We compared the mean number of social contacts over time (total or by location) using weighted generalized linear models with a Poisson distribution and an identity link. Generalized estimating equations with robust variance [13] were used to account for the correlation between the two days of diary data collection and overdispersion. A categorical period effect was included in the model and is presented as the absolute difference in the mean number of contacts compared to the previous period. We also compared the mean number of social contacts according to different key socio-demographic characteristics using the same model with a period-by-covariate interaction and adjusting for age (in 8 categories). In this model, period and characteristic effects were tested using contrasts: each period was compared to the previous period within each level of the covariate, and the global effect of the characteristic was tested within each period. We also examined the association between the mean number of social contacts and the stringency index (in 5 categories), irrespective of periods, using a model similar to the one comparing periods.

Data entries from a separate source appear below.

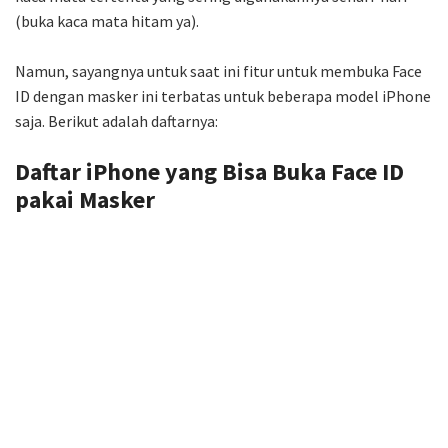
(buka kaca mata hitam ya).
Namun, sayangnya untuk saat ini fitur untuk membuka Face
ID dengan masker ini terbatas untuk beberapa model iPhone
saja. Berikut adalah daftarnya:
Daftar iPhone yang Bisa Buka Face ID
pakai Masker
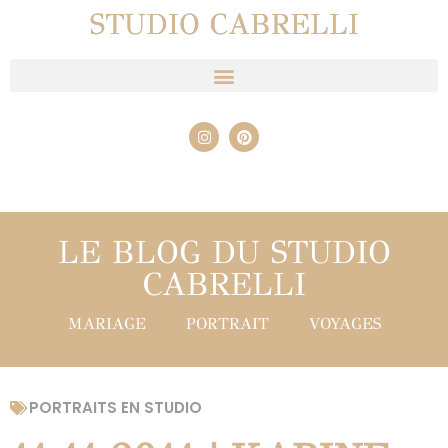
STUDIO CABRELLI
LE BLOG DU STUDIO
CABRELLI
MARIAGE
PORTRAIT
VOYAGES
PORTRAITS EN STUDIO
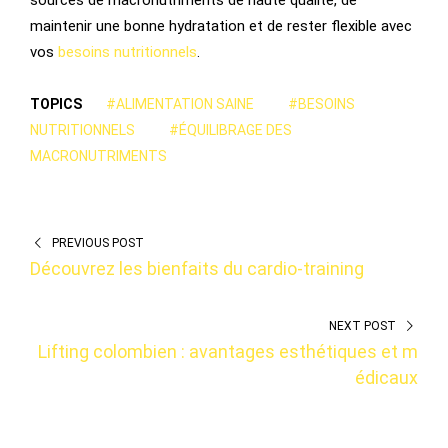
sources de macronutriments de haute qualité, de
maintenir une bonne hydratation et de rester flexible avec
vos
besoins nutritionnels
.
TOPICS
#ALIMENTATION SAINE
#BESOINS
NUTRITIONNELS
#ÉQUILIBRAGE DES
MACRONUTRIMENTS
PREVIOUS POST
Découvrez les bienfaits du cardio-training
NEXT POST
Lifting colombien : avantages esthétiques et m
édicaux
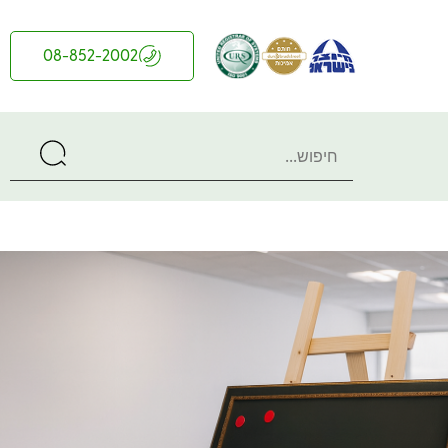
08-852-2002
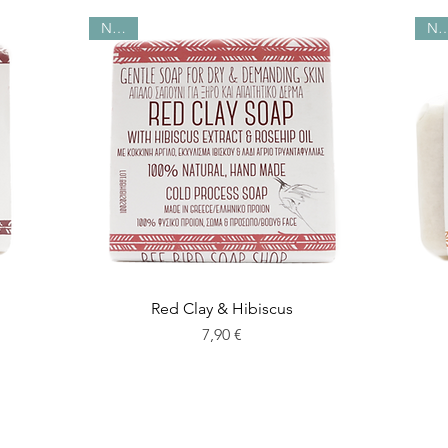
NEW!
NE
Red Clay & Hibiscus
Preis
7,90 €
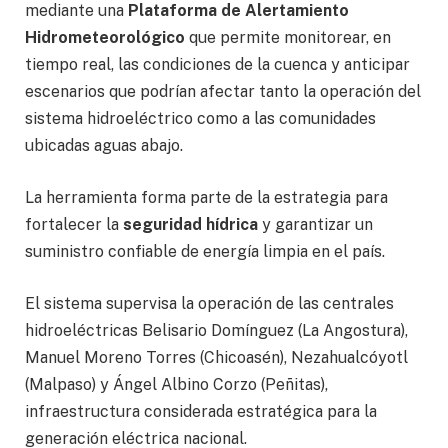
mediante una
Plataforma de Alertamiento
Hidrometeorológico
que permite monitorear, en
tiempo real, las condiciones de la cuenca y anticipar
escenarios que podrían afectar tanto la operación del
sistema hidroeléctrico como a las comunidades
ubicadas aguas abajo.
La herramienta forma parte de la estrategia para
fortalecer la
seguridad hídrica
y garantizar un
suministro confiable de energía limpia en el país.
El sistema supervisa la operación de las centrales
hidroeléctricas Belisario Domínguez (La Angostura),
Manuel Moreno Torres (Chicoasén), Nezahualcóyotl
(Malpaso) y Ángel Albino Corzo (Peñitas),
infraestructura considerada estratégica para la
generación eléctrica nacional.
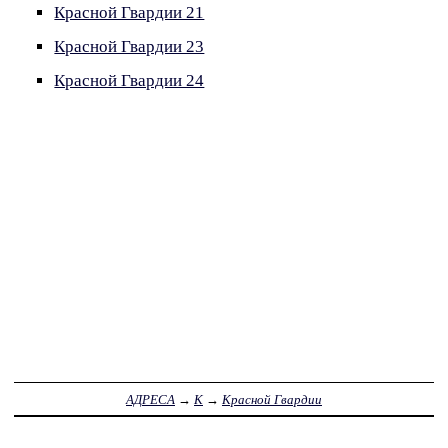
Красной Гвардии 21
Красной Гвардии 23
Красной Гвардии 24
АДРЕСА
→
К
→
Красной Гвардии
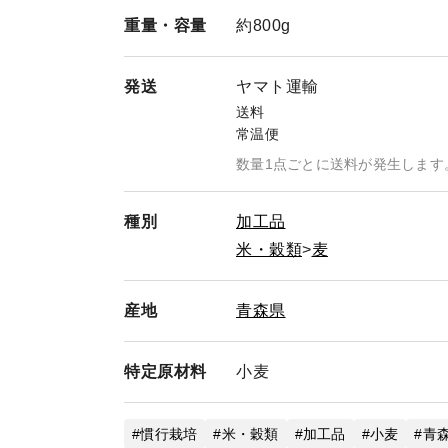
重量・
容量
約800g
発送
ヤマト運輸
送料
常温便
数量1点ごとに送料が発生します
種別
加工品
米・穀類
麦
産地
青森県
特定
原材料
小麦
慣行栽培
米・穀類
加工品
小麦
青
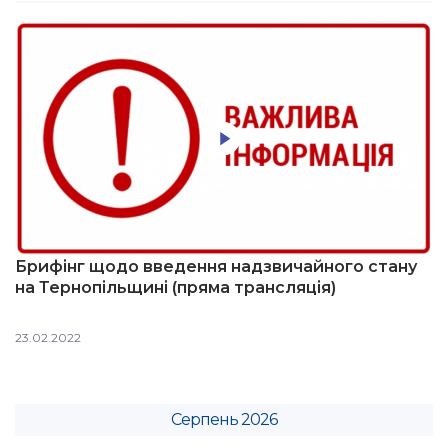
Брифінг щодо введення надзвичайного стану
на Тернопільщині (пряма трансляція)
23.02.2022
Серпень 2026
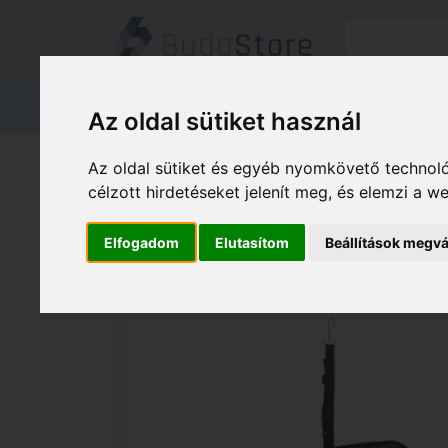
Termékeink
Kapcsolat
Áruátvét
Az oldal sütiket használ
Termékeink
HÁZ KERT HOBBY
Az oldal sütiket és egyéb nyomkövető technoló
Al-ko GYŰJTŐZSÁK - KÉZI FŰNYÍRÓ 28 
célzott hirdetéseket jelenít meg, és elemzi a 
Elfogadom
Elutasítom
Beállítások megvá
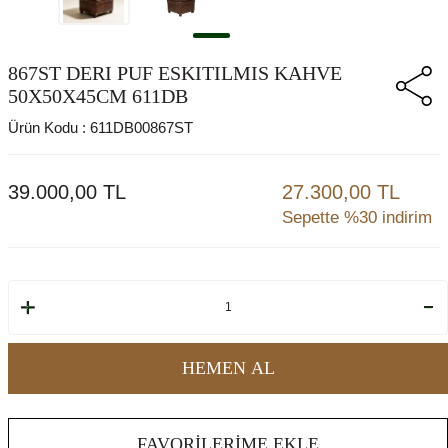
867ST DERI PUF ESKITILMIS KAHVE
50X50X45CM 611DB
Ürün Kodu :
611DB00867ST
39.000,00
TL
27.300,00 TL
Sepette %30 indirim
HEMEN AL
FAVORILERIME EKLE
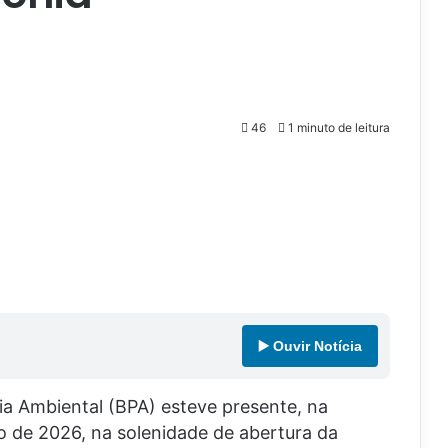
46
1 minuto de leitura
▶️ Ouvir Notícia
ia Ambiental (BPA) esteve presente, na
o de 2026, na solenidade de abertura da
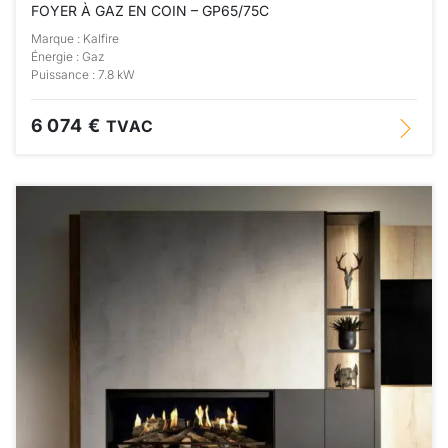
FOYER À GAZ EN COIN – GP65/75C
Marque : Kalfire
Énergie : Gaz
Puissance : 7.8 kW
6 074 €
TVAC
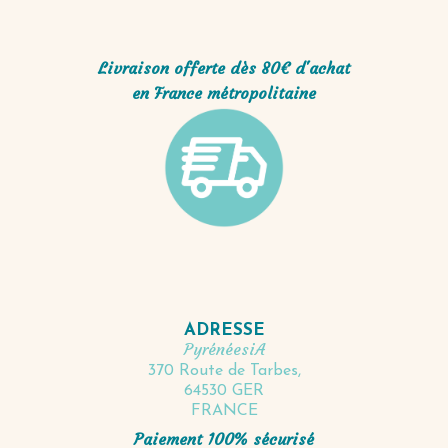
Livraison offerte dès 80€ d'achat
en France métropolitaine
ADRESSE
PyrénéesiA
370 Route de Tarbes,
64530 GER
FRANCE
Paiement 100% sécurisé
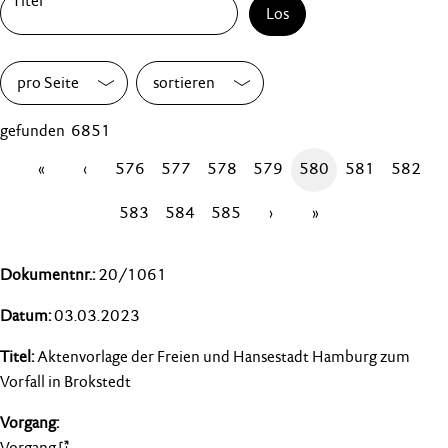
Los
pro Seite
sortieren
gefunden 6851
«
‹
576
577
578
579
580
581
582
583
584
585
›
»
20/1061
03.03.2023
Aktenvorlage der Freien und Hansestadt Hamburg zum
Vorfall in Brokstedt
Vorgang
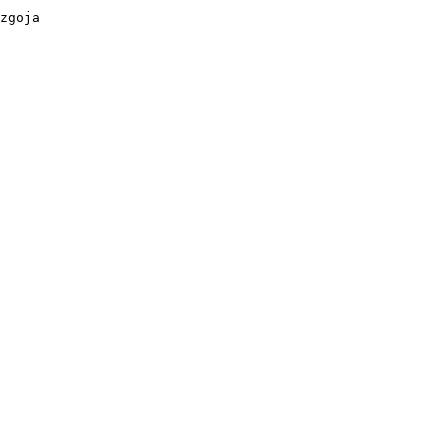
zgoja
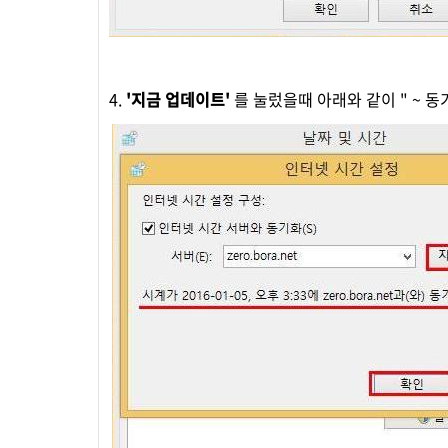
4.
'지금 업데이트'
를 눌렀을때 아래와 같이 " ~ 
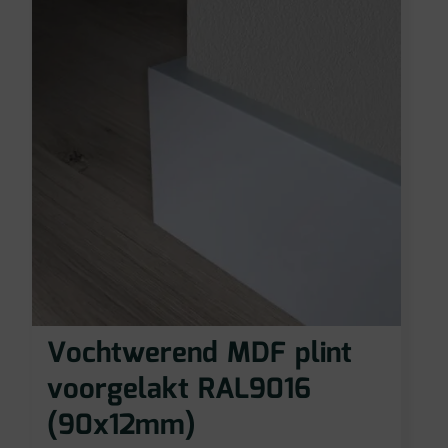
Vochtwerend MDF plint
voorgelakt RAL9016
(90x12mm)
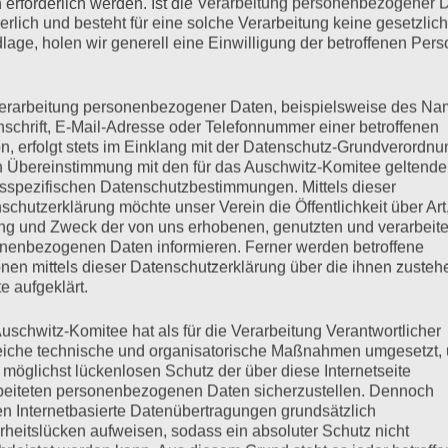
 erforderlich werden. Ist die Verarbeitung personenbezogener 
mehr ...
derlich und besteht für eine solche Verarbeitung keine gesetzlic
lage, holen wir generell eine Einwilligung der betroffenen Pers
erarbeitung personenbezogener Daten, beispielsweise des Na
nschrift, E-Mail-Adresse oder Telefonnummer einer betroffenen
ittwoch, 05.06.2020
n, erfolgt stets im Einklang mit der Datenschutz-Grundverordnu
n Übereinstimmung mit den für das Auschwitz-Komitee geltend
sspezifischen Datenschutzbestimmungen. Mittels dieser
schutzerklärung möchte unser Verein die Öffentlichkeit über Art
g und Zweck der von uns erhobenen, genutzten und verarbeit
s Dr. Stefan Hördler abgeschlossen. Die Befragung durch den
nenbezogenen Daten informieren. Ferner werden betroffene
de nicht immer klar, warum Waterkamp welche Frage stellte und
nen mittels dieser Datenschutzerklärung über die ihnen zuste
rten. Waterkamp fragte nach den Möglichkeiten von
e aufgeklärt.
ersetzen zu lassen. Kamen sie…
uschwitz-Komitee hat als für die Verarbeitung Verantwortlicher
eiche technische und organisatorische Maßnahmen umgesetzt,
mehr ...
 möglichst lückenlosen Schutz der über diese Internetseite
beiteten personenbezogenen Daten sicherzustellen. Dennoch
n Internetbasierte Datenübertragungen grundsätzlich
rheitslücken aufweisen, sodass ein absoluter Schutz nicht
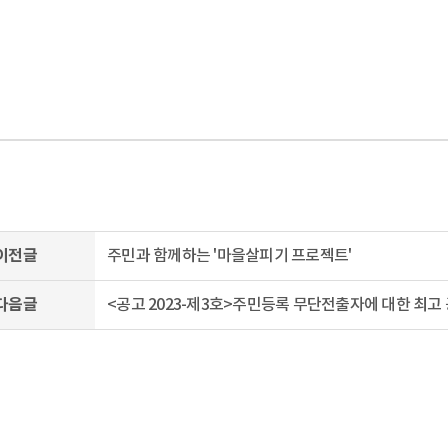
이전글
주민과 함께하는 '마을살피기 프로젝트'
다음글
<공고 2023-제3호>주민등록 무단전출자에 대한 최고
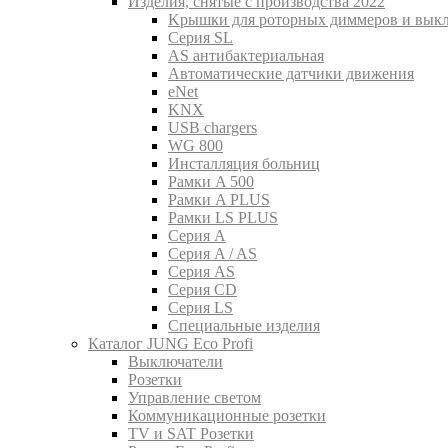
Изделия, снятые с производства 2022
Kрышки для роторных диммеров и вык
Серия SL
AS антибактериальная
Aвтоматические датчики движения
eNet
KNX
USB chargers
WG 800
Инсталляция больниц
Рамки A 500
Рамки A PLUS
Рамки LS PLUS
Серия A
Серия A / AS
Серия AS
Серия CD
Серия LS
Специальные изделия
Каталог JUNG Eco Profi
Выключатели
Розетки
Управление светом
Коммуникационные розетки
TV и SAT Розетки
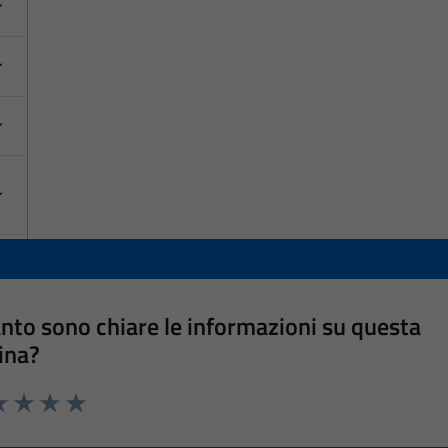
nto sono chiare le informazioni su questa
ina?
a 1 stelle su 5
luta 2 stelle su 5
Valuta 3 stelle su 5
Valuta 4 stelle su 5
Valuta 5 stelle su 5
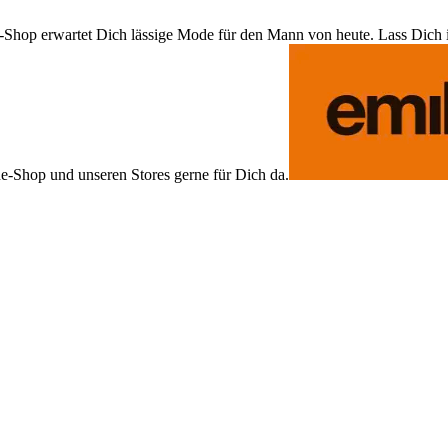
Shop erwartet Dich lässige Mode für den Mann von heute. Lass Dich ins
ne-Shop und unseren Stores gerne für Dich da.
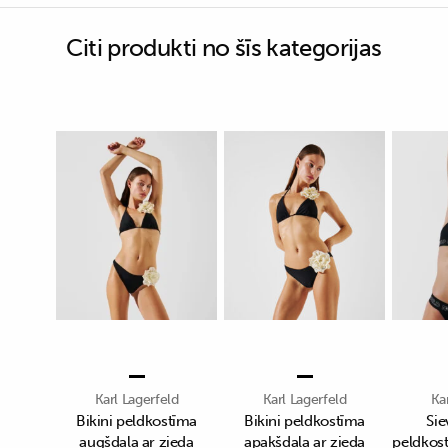
Citi produkti no šīs kategorijas
Karl Lagerfeld
Karl Lagerfeld
Ka
Bikini peldkostīma
Bikini peldkostīma
Sie
augšdaļa ar zieda
apakšdaļa ar zieda
peldkos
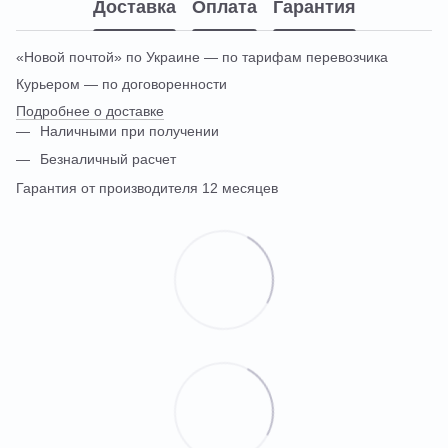
Доставка
Оплата
Гарантия
«Новой почтой» по Украине — по тарифам перевозчика
Курьером — по договоренности
Подробнее о доставке
Наличными при получении
Безналичный расчет
Гарантия от производителя 12 месяцев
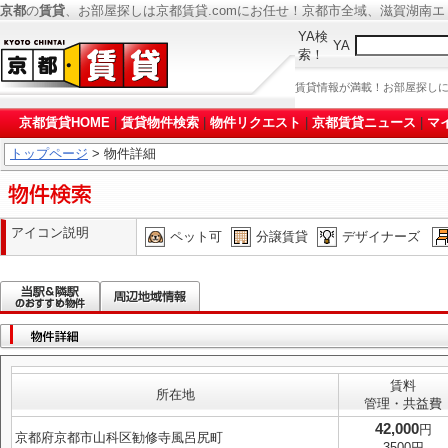
京都
の
賃貸
、お部屋探しは京都賃貸.comにお任せ！京都市全域、滋賀湖南
YA検
YA
索！
賃貸情報が満載！お部屋探し
京都賃貸HOME
|
賃貸物件検索
|
物件リクエスト
|
京都賃貸ニュース
|
マ
トップページ
> 物件詳細
アイコン説明
ペット可
分譲賃貸
デザイナーズ
賃料
所在地
管理・共益費
42,000
円
京都府京都市山科区勧修寺風呂尻町
3500円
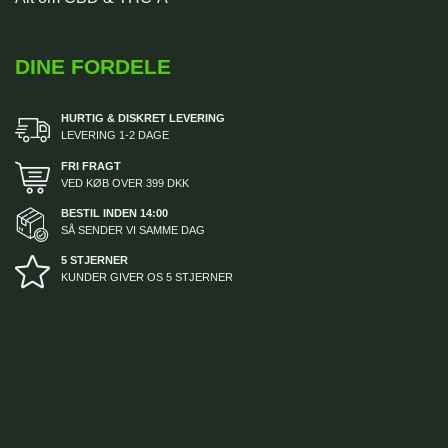
DINE FORDELE
HURTIG & DISKRET LEVERING
LEVERING 1-2 DAGE
FRI FRAGT
VED KØB OVER 399 DKK
BESTIL INDEN 14:00
SÅ SENDER VI SAMME DAG
5 STJERNER
KUNDER GIVER OS 5 STJERNER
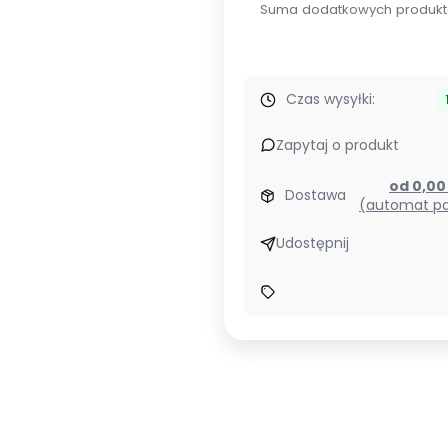
Suma dodatkowych produkt
RATY
40x0%
Czas wysyłki:
Zapytaj o produkt
od 0,0
Dostawa
(automat pa
Udostępnij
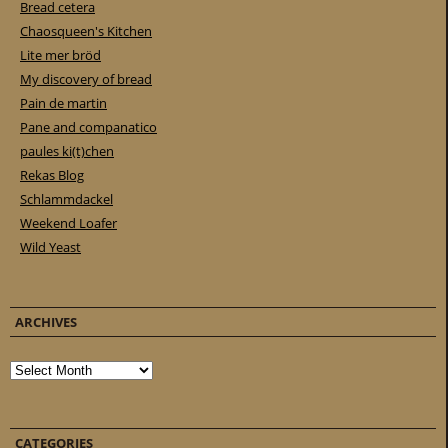
Bread cetera
Chaosqueen's Kitchen
Lite mer bröd
My discovery of bread
Pain de martin
Pane and companatico
paules ki(t)chen
Rekas Blog
Schlammdackel
Weekend Loafer
Wild Yeast
ARCHIVES
Archives
CATEGORIES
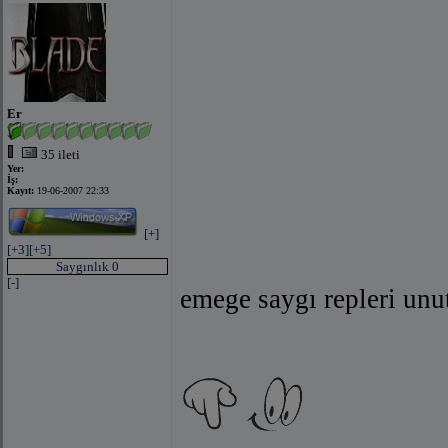
Er
35 ileti
Yer:
İş:
Kayıt:
19-06-2007 22:33
[+]
[+3]
[+5]
Saygınlık 0
[-]
emege saygı repleri un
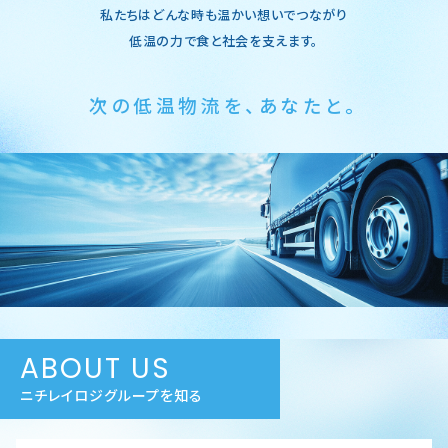
私たちはどんな時も温かい想いでつながり
低温の力で食と社会を支えます。
次の低温物流を、あなたと。
ABOUT US
ニチレイロジグループを知る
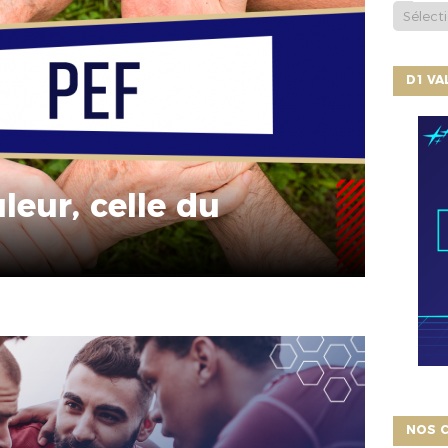
D1 V
leur, celle du
NOS C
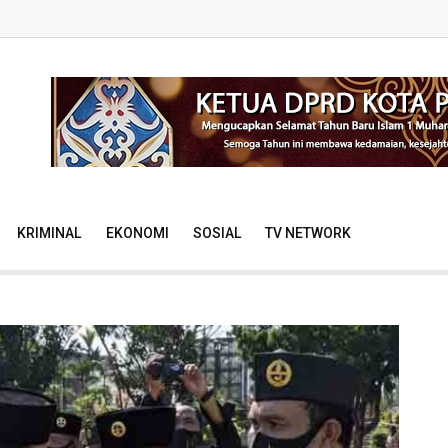
KRIMINAL
EKONOMI
SOSIAL
TV NETWORK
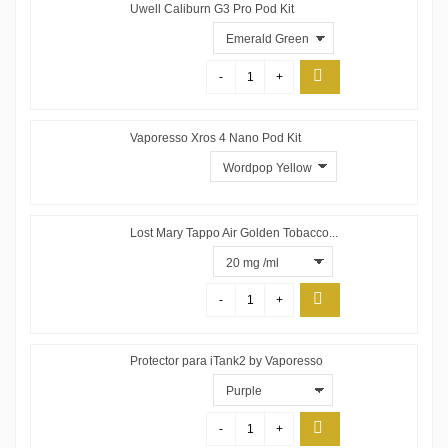
Uwell Caliburn G3 Pro Pod Kit
-
+
Vaporesso Xros 4 Nano Pod Kit
Lost Mary Tappo Air Golden Tobacco...
-
+
Protector para iTank2 by Vaporesso
-
+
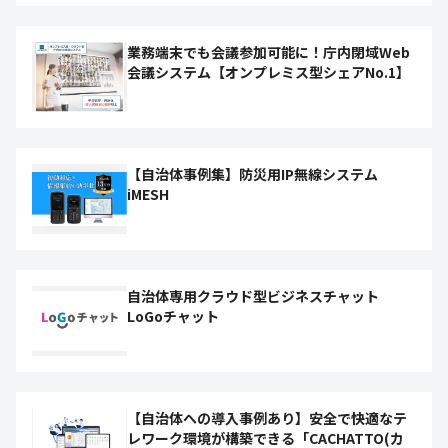
業務端末でも会議参加可能に！庁内閉域Web
会議システム【オンプレミス型シェアNo.1】
【自治体事例集】防災用IP無線システム
iMESH
自治体専用クラウド型ビジネスチャット
LoGoチャット
【自治体への導入事例あり】安全で快適なテ
レワーク環境が構築できる「CACHATTO(カ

Finally, we estimated mixing matrices. The entries of the mixing matrix represent the mean number of social contacts per person per day according to the age of the respondent (column) and the age of his contacts (row). Mixing matrices were estimated separately for the 8 periods described previously and for 3 categories of contact locations: all locations, home (contacts with household members and visitors), any location outside home. The matrices were obtained by maximizing a constrained log likelihood of the number of reported contacts per day among CONNECT participants weighted by age, sex, household composition and region. The number of contacts was assumed to follow a negative binomial distribution. The likelihood constraint ensured that the total number of contacts between individuals of age i and age j is the same whether it is estimated from entry (i,j) or entry (j,i) of the total mixing matrix including contacts in all locations (i.e., reciprocity of the mixing matrix).
All statistical analyses were performed with SAS version 9.4. Maximization of the log likelihood for the mixing matrices was performed using a nonlinear programming algorithm (nlminb2 function from the ROI package in R).